I agree that tying the specs and code together helps for that but it still seems like extra overhead, even if the value is better justified here.


Because I don't trust LLMs to fully implement what I want on the first try unless I babysit them. And it's the hand holding that burns people out.

I use detailed specs to implement but I don't maintain those specs as the source of truth afterwards, the code is indeed the source of truth.

I've built a library (and products on top) that takes in requirements (programmatic or various spec formats) and forces an externally orchestrated implement -> review -> fix loop that doesn't stop until all requirements are met.

So I'll write a detailed spec then I'll have GPT 5.5 implementing and a mix of opus 4.7 / GPT 5.5 / DeepSeek v4 pro reviewing at every phase until it produces the quality I want.

I can let it run overnight or just during the day while I'm doing stuff that doesn't burn me out and that I actually enjoy.

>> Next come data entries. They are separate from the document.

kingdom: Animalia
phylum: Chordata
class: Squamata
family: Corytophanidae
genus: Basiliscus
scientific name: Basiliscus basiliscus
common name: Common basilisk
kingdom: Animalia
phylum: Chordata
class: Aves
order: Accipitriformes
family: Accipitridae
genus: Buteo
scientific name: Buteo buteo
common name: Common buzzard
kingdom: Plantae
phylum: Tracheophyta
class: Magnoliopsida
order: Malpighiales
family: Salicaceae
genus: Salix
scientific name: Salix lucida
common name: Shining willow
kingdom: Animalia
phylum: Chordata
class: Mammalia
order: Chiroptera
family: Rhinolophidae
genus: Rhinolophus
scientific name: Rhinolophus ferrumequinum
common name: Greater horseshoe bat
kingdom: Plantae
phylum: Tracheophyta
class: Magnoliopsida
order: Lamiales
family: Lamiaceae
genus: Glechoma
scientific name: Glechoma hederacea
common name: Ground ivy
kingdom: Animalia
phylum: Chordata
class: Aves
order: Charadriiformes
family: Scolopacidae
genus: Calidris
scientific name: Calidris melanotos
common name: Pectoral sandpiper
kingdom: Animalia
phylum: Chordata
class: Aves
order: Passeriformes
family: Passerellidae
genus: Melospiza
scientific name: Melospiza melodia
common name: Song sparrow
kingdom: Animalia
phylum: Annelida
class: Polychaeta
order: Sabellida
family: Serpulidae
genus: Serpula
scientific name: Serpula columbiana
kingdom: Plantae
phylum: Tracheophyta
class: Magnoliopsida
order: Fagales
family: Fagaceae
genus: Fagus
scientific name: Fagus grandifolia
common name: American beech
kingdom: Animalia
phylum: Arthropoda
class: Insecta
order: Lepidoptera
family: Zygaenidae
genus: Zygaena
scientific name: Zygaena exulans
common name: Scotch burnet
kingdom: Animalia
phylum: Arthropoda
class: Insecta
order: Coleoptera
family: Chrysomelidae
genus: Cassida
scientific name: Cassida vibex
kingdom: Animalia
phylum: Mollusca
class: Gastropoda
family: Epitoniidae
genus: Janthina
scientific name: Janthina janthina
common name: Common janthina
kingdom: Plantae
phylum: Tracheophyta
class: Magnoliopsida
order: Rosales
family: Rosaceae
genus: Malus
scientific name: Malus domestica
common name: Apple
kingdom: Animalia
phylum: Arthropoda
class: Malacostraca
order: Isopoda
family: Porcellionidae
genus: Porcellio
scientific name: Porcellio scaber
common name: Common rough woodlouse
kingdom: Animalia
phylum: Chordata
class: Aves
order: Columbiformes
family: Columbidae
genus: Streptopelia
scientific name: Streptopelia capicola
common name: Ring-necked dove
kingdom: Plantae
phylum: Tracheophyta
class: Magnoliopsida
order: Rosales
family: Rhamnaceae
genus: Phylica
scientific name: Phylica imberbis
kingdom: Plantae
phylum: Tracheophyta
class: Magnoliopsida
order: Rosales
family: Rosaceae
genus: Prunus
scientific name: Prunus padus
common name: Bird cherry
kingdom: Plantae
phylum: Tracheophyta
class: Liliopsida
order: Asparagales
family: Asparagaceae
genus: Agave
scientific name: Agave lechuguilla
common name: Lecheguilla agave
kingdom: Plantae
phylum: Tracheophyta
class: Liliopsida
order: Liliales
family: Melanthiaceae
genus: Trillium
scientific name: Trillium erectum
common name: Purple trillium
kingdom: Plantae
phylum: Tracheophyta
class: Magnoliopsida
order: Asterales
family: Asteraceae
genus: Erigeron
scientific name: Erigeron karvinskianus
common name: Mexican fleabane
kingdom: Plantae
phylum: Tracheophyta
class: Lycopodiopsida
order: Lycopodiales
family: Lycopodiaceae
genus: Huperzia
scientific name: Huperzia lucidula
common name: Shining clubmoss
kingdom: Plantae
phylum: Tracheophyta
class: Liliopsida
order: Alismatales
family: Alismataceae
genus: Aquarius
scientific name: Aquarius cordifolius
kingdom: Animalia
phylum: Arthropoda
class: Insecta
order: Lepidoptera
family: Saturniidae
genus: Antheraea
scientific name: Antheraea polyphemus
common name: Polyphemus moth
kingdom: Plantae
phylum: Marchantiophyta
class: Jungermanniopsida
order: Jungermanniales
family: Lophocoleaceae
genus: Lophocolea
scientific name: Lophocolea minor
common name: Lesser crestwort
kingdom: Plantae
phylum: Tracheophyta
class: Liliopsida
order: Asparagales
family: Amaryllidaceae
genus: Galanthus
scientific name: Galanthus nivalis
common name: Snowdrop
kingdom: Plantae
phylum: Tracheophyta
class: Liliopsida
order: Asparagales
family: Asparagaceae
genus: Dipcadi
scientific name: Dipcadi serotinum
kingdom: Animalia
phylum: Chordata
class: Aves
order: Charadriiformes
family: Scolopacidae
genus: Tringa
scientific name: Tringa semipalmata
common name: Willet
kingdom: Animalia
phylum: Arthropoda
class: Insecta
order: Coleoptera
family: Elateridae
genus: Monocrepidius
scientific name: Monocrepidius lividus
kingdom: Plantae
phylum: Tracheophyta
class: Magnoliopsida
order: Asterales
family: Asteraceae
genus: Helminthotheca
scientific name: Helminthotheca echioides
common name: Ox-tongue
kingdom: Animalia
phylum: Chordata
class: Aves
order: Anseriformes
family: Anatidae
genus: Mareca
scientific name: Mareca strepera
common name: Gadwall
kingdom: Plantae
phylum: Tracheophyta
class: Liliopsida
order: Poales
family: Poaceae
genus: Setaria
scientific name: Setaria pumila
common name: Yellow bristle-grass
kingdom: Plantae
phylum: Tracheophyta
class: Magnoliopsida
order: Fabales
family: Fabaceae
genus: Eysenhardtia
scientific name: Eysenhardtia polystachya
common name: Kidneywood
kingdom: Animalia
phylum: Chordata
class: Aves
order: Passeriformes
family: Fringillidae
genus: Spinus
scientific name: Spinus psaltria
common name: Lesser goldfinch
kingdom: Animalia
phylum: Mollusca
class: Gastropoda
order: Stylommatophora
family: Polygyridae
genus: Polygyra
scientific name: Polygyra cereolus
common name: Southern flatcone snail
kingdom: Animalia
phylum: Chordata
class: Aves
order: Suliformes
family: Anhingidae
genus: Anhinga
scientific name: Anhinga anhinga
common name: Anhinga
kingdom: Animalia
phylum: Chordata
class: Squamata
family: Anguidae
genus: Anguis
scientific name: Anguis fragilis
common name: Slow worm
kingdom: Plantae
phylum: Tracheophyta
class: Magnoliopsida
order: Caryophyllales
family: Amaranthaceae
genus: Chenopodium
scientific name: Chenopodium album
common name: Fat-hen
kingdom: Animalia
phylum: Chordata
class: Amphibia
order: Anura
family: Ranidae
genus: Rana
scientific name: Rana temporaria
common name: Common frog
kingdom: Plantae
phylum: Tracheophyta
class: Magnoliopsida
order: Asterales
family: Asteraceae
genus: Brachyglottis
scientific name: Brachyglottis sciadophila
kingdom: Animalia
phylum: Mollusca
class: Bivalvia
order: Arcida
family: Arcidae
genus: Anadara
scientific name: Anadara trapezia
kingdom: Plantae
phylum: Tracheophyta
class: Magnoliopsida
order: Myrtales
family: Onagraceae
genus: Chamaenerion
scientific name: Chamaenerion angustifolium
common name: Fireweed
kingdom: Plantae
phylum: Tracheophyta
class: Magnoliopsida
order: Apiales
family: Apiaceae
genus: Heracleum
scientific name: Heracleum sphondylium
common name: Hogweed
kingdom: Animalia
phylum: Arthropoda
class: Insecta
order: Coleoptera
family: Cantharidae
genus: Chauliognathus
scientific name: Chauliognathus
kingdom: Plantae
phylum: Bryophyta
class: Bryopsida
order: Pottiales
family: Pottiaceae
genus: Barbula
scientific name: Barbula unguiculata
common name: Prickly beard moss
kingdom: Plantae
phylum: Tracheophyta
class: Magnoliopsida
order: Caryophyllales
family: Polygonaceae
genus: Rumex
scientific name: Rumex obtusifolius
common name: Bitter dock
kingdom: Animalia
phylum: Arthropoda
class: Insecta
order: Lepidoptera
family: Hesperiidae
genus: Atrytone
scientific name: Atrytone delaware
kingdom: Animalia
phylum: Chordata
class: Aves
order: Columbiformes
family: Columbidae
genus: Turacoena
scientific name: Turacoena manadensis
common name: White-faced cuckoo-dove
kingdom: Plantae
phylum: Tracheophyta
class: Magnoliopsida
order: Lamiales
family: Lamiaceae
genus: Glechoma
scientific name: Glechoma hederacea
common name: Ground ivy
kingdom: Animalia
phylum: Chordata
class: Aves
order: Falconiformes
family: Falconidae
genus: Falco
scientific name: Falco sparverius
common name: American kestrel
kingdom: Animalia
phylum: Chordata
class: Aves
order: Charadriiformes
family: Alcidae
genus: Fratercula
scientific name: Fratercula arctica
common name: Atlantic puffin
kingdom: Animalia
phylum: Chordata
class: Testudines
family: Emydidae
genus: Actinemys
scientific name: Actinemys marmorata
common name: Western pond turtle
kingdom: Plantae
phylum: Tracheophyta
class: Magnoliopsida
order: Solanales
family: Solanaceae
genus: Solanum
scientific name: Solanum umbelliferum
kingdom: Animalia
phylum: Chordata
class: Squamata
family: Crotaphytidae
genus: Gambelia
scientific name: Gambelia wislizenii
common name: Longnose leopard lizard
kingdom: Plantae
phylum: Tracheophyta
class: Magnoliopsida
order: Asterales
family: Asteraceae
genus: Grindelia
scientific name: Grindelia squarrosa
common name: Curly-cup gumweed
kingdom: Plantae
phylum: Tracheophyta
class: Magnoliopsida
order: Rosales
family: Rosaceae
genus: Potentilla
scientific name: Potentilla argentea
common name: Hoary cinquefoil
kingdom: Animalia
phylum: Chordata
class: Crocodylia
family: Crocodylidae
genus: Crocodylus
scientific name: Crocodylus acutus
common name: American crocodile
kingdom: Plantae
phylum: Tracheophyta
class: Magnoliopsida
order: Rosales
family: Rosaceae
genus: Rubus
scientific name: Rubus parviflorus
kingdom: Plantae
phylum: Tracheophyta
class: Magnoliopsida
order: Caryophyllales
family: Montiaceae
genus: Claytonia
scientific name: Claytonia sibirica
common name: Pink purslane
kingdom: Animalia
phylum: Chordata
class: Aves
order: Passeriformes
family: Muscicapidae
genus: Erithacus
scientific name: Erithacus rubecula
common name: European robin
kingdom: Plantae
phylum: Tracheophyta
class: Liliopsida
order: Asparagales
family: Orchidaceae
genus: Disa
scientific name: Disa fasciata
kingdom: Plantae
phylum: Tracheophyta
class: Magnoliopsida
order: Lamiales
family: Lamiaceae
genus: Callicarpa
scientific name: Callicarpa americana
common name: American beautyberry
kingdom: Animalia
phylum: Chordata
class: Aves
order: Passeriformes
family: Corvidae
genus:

So tldr spec first for me but not as the source of truth afterwards.

I'll be open sourcing and launching soon https://engine.build


I tweeted about some implementation and review runs that used V4 Pro.

Even without the currently discounted pricing, the value is incredible.

It takes about twice as long to finish code reviews given an identical context compared to opus 4.7/gpt 5.5 but at 1/10 the cost of less, there's just no comparison.

https://twitter.com/aljosa/status/2049176528638902555


Did you do this test through OpenRouter?


Yes, but locked to the official DeepSeek provider since it's the only one that has the discounted pricing.